Chancellor Angela Merkel said she will stand firm against pooling Germany’s debt with the rest of the euro area and won’t raise taxes if voters elect her for another four years in the fall.

Presenting her Christian Democratic Union bloc’s campaign platform for the Sept. 22 election, Merkel said European Union countries should agree on ways to boost competitiveness, not “always look for the next pot” of aid money, and pledged to increase Germany’s economic strength.

“The first thing is to figure out how all of us become more competitive, how we can do our homework,” Merkel said in a speech to national Christian Democratic leaders in Berlin today. “We don’t just need more fiscal stability. We don’t just need more oversight over the banks.”

Merkel is running for a third term on her handling of the euro area’s debt crisis, which includes financial rescues for five of 17 euro countries and a commitment to preventing the joint currency’s breakup in return for austerity programs. The 127-page platform suggests more of the same if Germans re-elect her as head of Europe’s biggest economy.

Merkel maintained her rejection of joint euro-area debt issuance or pooling of existing debt, saying a government of the opposition Social Democrats and Greens would raise business taxes and put Germany on the hook for the euro area’s debt.

“That is the wrong way to go,” she said.

Poll Lead

While Merkel, 58, is the front-runner, polls suggest she may not be able to extend her Christian Democratic bloc’s alliance with the Free Democratic Party. The Christian Democrats and their Christian Social Union Bavarian allies have 41 percent and the FDP 4 percent, according to an Emnid poll of 2,755 people for Bild am Sonntag published yesterday.
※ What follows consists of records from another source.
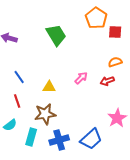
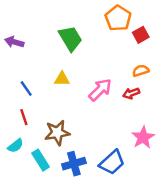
red square: (115, 32) -> (141, 35), turned -32
pink arrow: (81, 78) -> (100, 90), size x1.5
yellow triangle: (49, 87) -> (62, 79), moved
cyan rectangle: (31, 137) -> (41, 160), turned -48

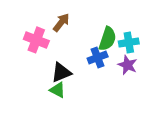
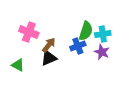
brown arrow: (61, 22) -> (49, 45), moved
green triangle: (58, 90) -> (18, 65), moved

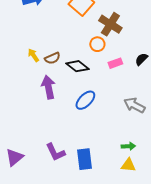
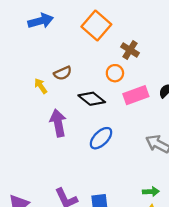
brown cross: (110, 24) -> (130, 50), size x0.7
brown semicircle: (52, 58) -> (63, 73), moved
pink rectangle: (115, 63) -> (136, 95), size x1.5

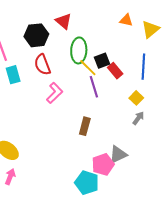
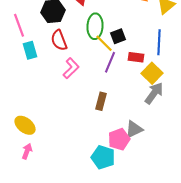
red rectangle: (115, 71) -> (136, 57), moved, turned -42
purple line: (94, 87) -> (110, 62), turned 40
yellow square: (136, 98) -> (152, 73), size x1.5
gray arrow: (138, 118) -> (154, 93), size x1.6

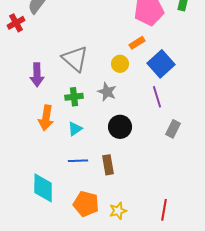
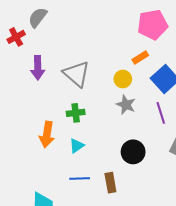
purple arrow: (37, 75) -> (38, 68), moved
gray star: (107, 92) -> (126, 105), moved
black circle: (120, 127) -> (133, 152), moved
The opposition Social Democrats have 25 percent and the Greens 14 percent, meaning neither camp would have enough support to form a government if elections were held now. No margin of error was given.

The CDU platform says the euro is “indispensable” for German exports and defending the currency requires deficit reduction and balanced budgets across the EU. While backing procedures to restructure European banks, it rejects EU-wide deposit insurance.

National executives of the CDU/CSU, approved the program at a meeting in Berlin yesterday.